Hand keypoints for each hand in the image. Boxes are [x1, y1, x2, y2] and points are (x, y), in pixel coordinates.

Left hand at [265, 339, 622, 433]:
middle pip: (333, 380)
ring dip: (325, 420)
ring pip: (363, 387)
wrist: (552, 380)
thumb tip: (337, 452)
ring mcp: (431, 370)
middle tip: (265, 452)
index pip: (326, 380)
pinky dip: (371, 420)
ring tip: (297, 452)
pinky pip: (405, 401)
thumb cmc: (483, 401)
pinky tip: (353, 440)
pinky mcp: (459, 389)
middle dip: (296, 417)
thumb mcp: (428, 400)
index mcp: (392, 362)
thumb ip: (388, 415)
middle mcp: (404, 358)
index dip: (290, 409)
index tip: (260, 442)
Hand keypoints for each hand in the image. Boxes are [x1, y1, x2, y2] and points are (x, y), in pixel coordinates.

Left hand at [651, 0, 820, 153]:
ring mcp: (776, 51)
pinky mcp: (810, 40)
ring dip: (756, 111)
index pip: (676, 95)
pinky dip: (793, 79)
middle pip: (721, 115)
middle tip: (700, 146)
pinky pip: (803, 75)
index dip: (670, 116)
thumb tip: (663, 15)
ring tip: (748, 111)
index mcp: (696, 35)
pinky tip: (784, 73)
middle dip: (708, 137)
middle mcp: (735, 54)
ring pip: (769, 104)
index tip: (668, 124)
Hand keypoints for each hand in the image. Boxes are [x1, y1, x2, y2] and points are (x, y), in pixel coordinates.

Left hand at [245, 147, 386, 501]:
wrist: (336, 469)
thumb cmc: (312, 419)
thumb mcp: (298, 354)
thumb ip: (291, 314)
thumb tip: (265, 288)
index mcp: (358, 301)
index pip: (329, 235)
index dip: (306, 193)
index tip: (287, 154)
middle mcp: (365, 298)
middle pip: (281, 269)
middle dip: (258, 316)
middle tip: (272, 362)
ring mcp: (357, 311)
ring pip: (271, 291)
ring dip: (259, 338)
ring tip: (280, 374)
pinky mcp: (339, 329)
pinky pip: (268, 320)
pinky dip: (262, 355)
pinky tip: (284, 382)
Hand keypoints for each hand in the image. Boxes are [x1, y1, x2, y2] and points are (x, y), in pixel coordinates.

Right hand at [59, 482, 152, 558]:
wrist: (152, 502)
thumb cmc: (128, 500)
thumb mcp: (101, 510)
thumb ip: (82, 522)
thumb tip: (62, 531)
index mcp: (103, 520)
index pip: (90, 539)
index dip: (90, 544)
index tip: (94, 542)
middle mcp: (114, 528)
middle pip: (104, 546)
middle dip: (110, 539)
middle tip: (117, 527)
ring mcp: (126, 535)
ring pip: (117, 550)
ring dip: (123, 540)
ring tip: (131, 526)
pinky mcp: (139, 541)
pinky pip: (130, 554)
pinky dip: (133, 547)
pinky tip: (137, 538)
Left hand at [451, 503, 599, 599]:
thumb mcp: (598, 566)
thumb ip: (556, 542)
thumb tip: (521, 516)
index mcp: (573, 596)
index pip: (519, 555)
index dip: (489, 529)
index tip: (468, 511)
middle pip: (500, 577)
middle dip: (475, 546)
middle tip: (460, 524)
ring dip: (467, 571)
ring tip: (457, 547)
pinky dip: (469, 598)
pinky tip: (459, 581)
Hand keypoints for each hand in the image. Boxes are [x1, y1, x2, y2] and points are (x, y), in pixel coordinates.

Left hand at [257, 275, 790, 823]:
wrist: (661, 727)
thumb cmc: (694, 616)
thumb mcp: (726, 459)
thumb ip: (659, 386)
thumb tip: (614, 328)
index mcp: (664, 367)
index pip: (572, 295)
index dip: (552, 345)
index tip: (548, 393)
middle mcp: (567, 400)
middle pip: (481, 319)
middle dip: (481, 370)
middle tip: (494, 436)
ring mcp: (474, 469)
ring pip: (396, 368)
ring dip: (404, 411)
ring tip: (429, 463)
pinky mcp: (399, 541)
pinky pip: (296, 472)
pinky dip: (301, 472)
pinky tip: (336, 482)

[WORK ITEM]:
Your task is to output exactly the lines running from the one with "ring pip: (396, 368)" through the final line of the material above, with both ends included.

[ANSWER BELOW]:
ring pip: (396, 368)
ring dip: (404, 411)
ring tip: (429, 463)
pinky mcp: (399, 541)
pinky pip: (296, 472)
pinky dip: (301, 472)
pinky tip: (336, 482)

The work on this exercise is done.